Slovenian police conducted an investigation in four locations in Ljubljana on Wednesday, including at the central bank, collecting evidence in a pre-criminal investigation related to possible irregularities during a bank overhaul in 2013.

“Seized equipment contains ECB information and such information is protected under directly applicable primary EU law,” Draghi said in a letter to the Slovenian State Prosecutor General. “The ECB will also explore possible appropriate legal remedies under Slovenian law.”

The ECB said police seized information on the computers of Bank of Slovenia Governor Bostjan Jazbec, who sits on the ECB’s rate-setting Governing Council, as well as a former deputy governor and some staff members.

Slovenian police said the investigation related to an assessment of one of the banks rescued by the state in 2013, which meant the bank could scrap its obligations towards holders of subordinated bonds and subordinated debt in the value of 257 million euros.
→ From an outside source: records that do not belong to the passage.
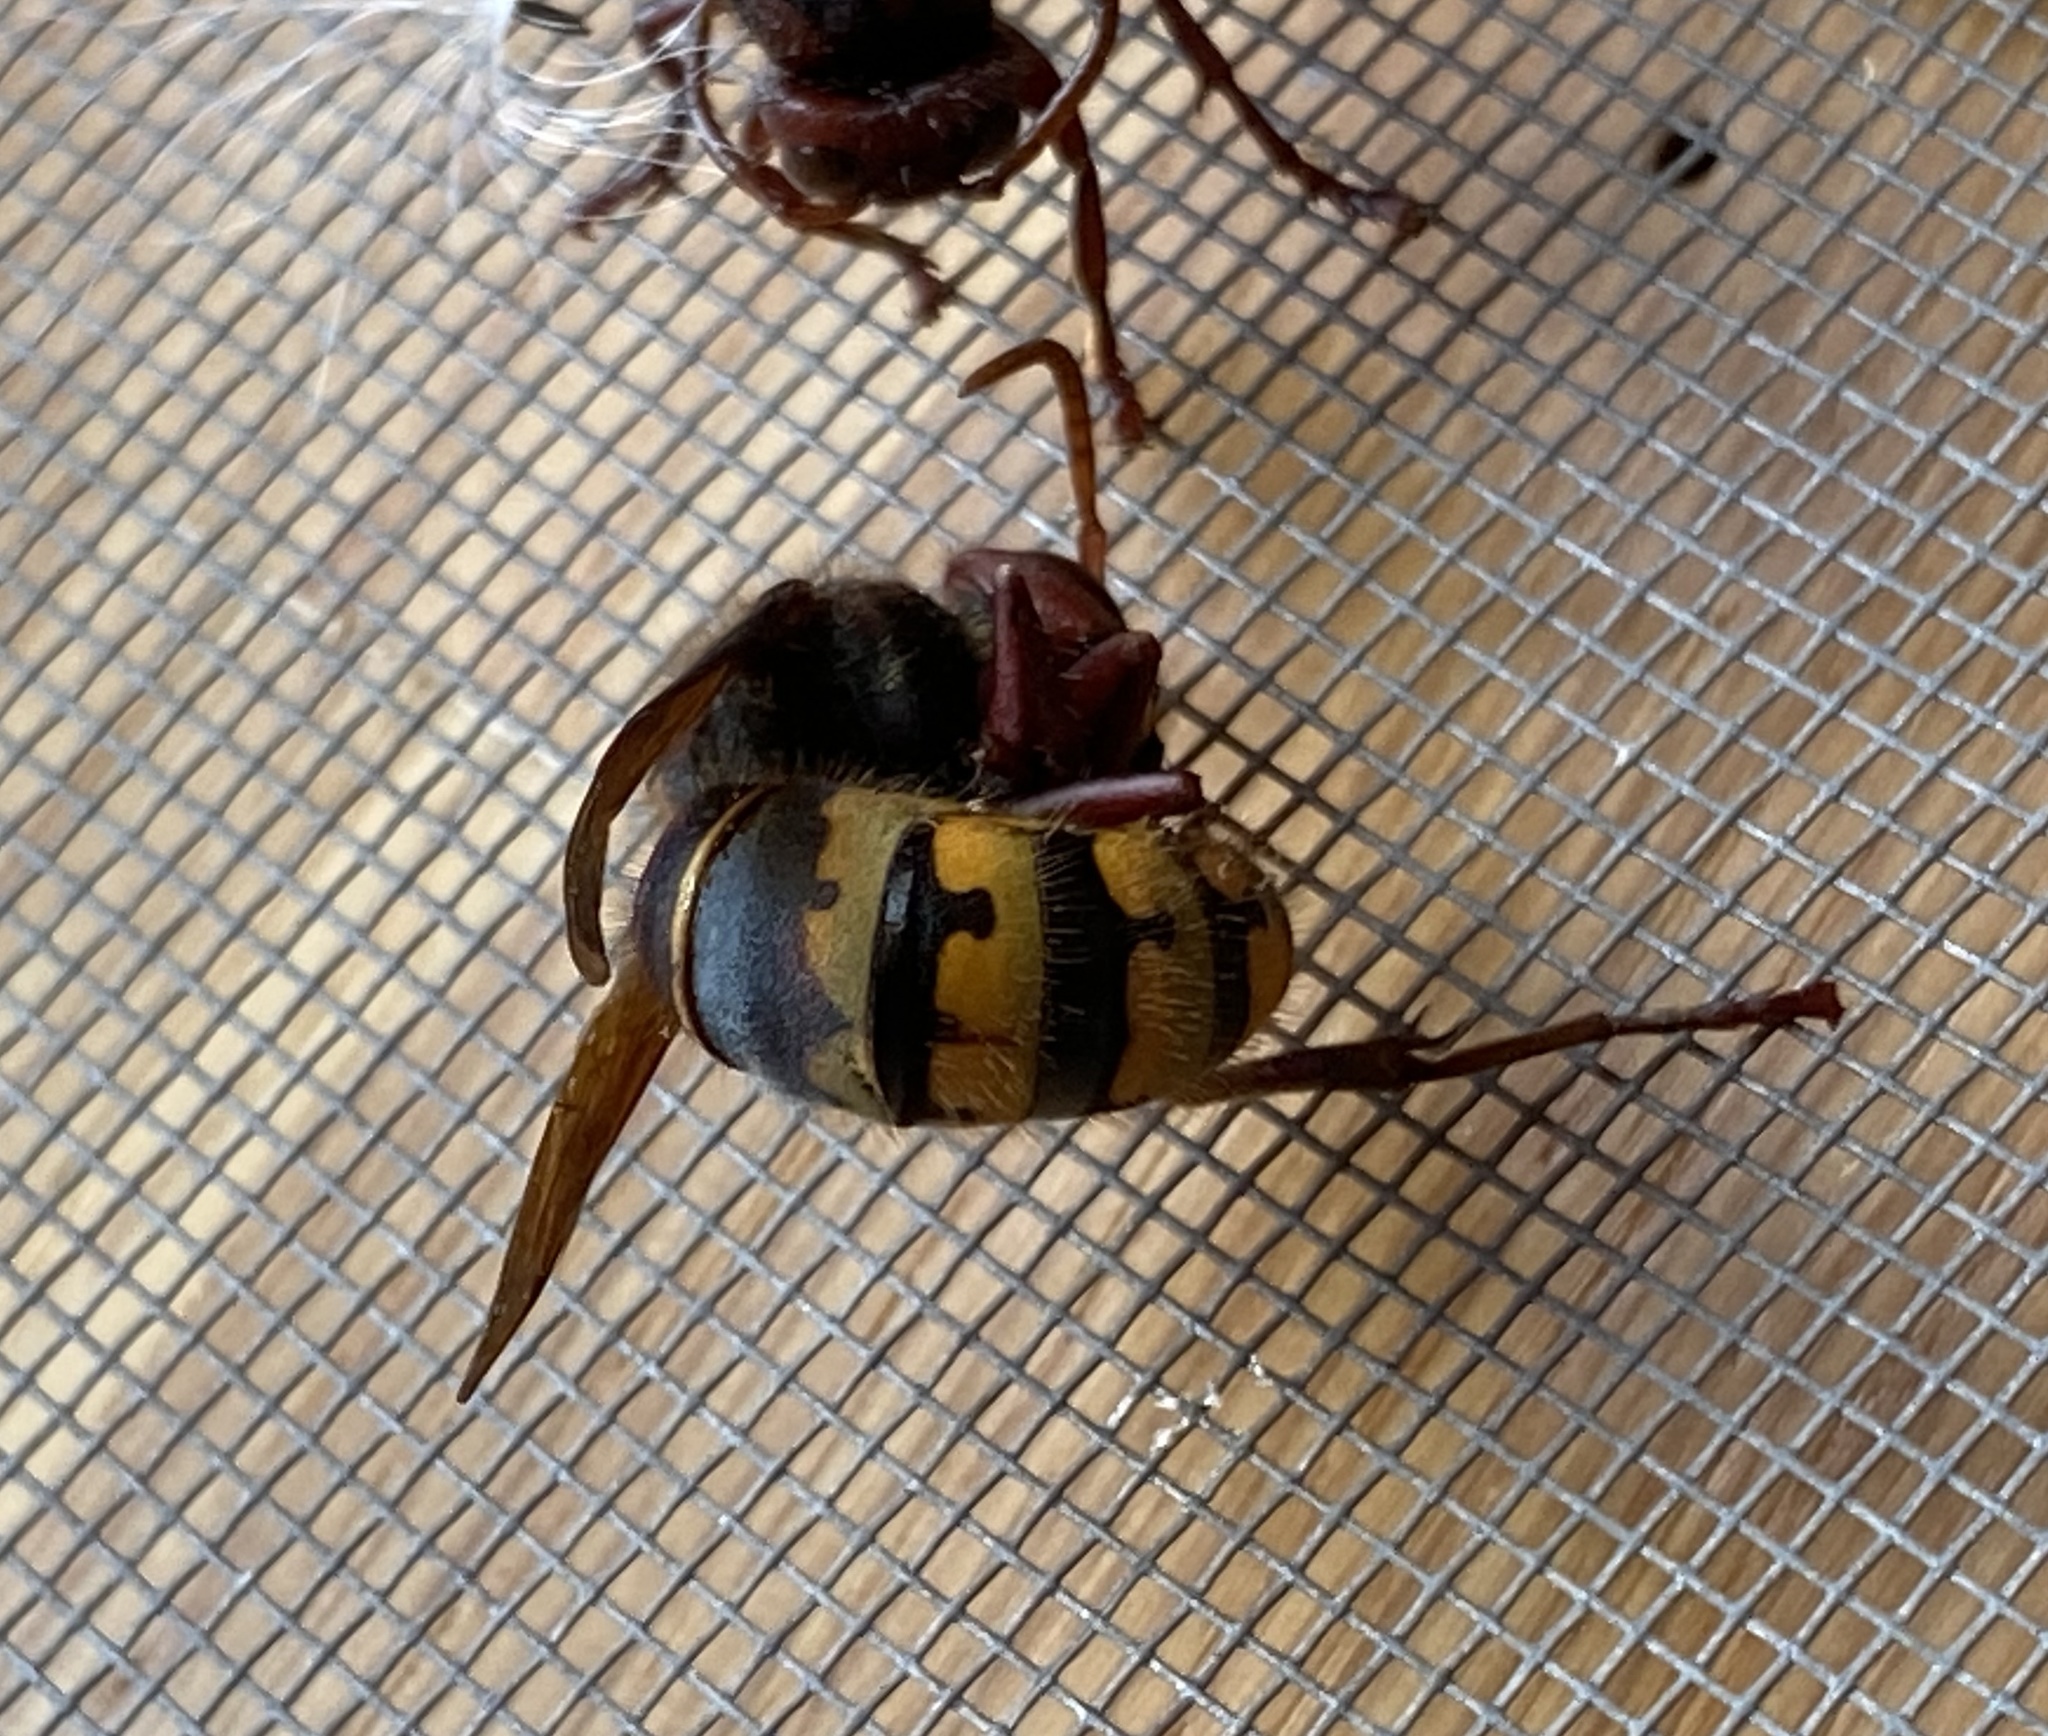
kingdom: Animalia
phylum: Arthropoda
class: Insecta
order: Hymenoptera
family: Vespidae
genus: Vespa
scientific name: Vespa crabro
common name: Hornet
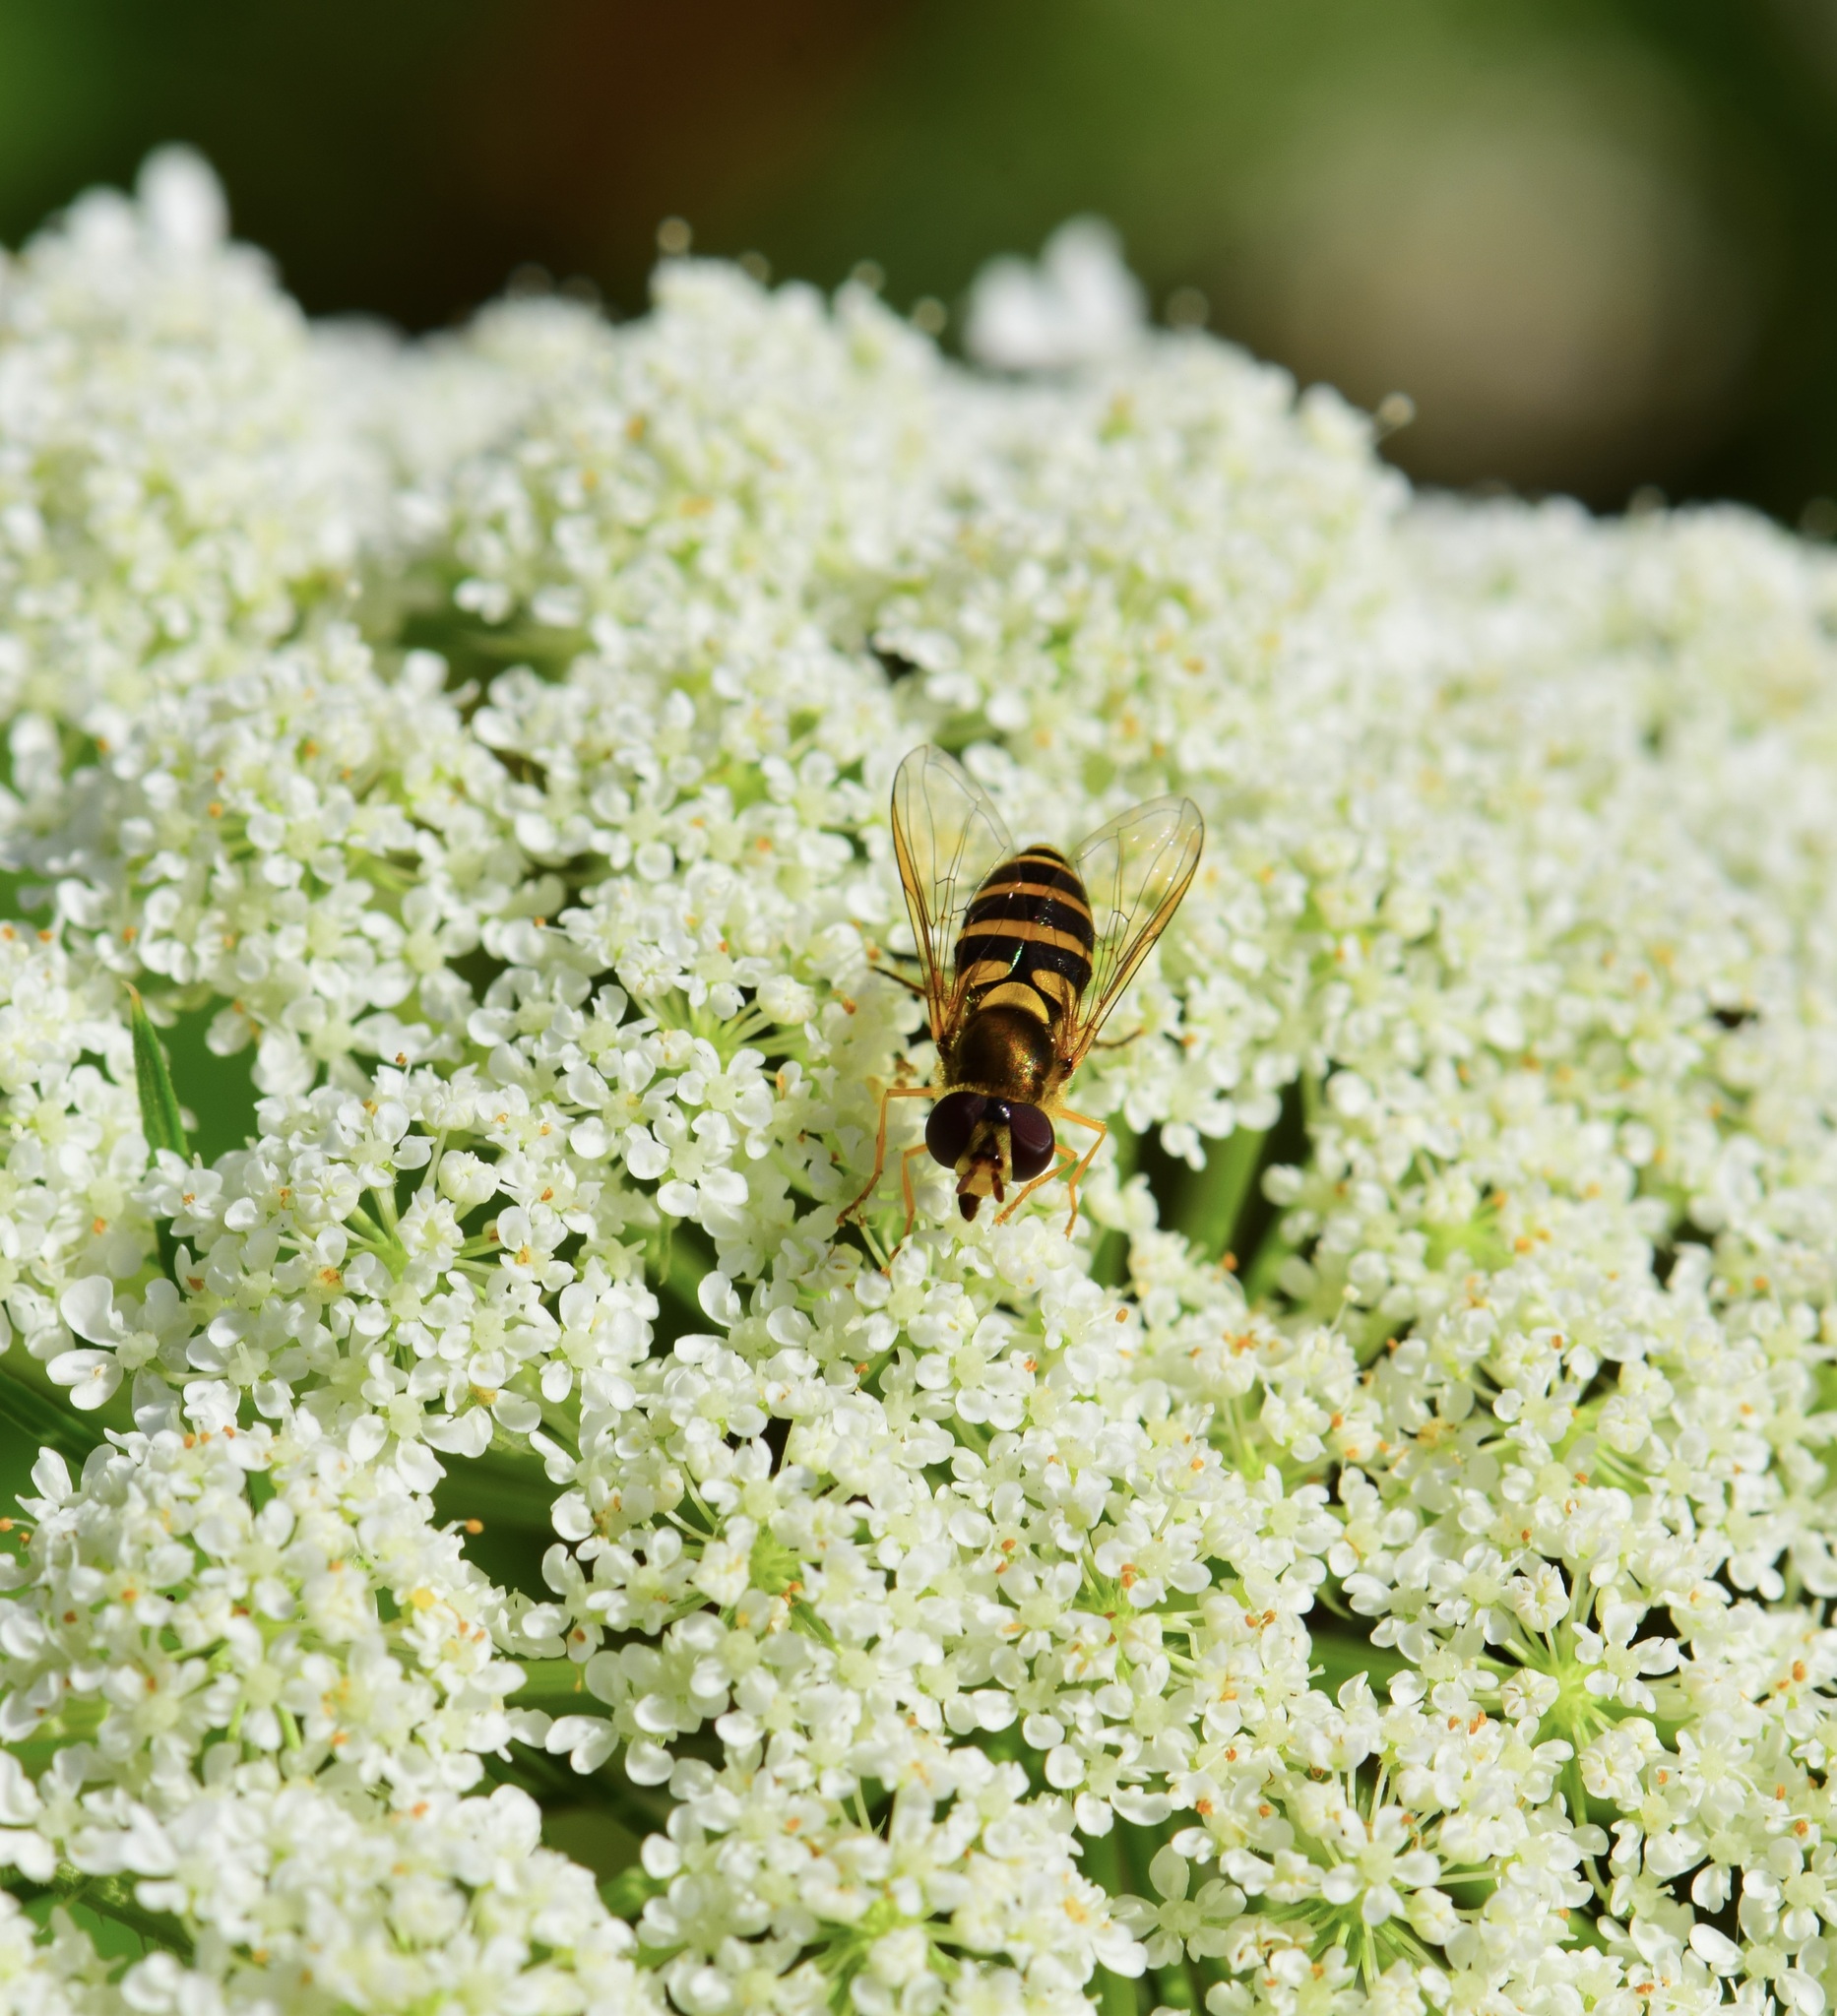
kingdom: Animalia
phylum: Arthropoda
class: Insecta
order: Diptera
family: Syrphidae
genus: Syrphus
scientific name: Syrphus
In 2013 the previous government had to pour more than 3 billion euros ($3.33 billion) into local banks to prevent them from collapsing under a large amount of bad loans. The move helped the country narrowly avoid an international bailout.

As part of the bank overhaul about 600 million euros of subordinated bonds were scrapped in five banks.

In 2014, the Slovenian Association of Small Shareholders filed several court cases against the Bank of Slovenia and local banks, claiming the subordinated bonds and shareholders’ capital in rescued banks should not have been erased. None of the cases have been finished yet.

The Bank of Slovenia had repeatedly rejected allegations that it mishandled data used when putting together a rescue package for Slovenia’s banks.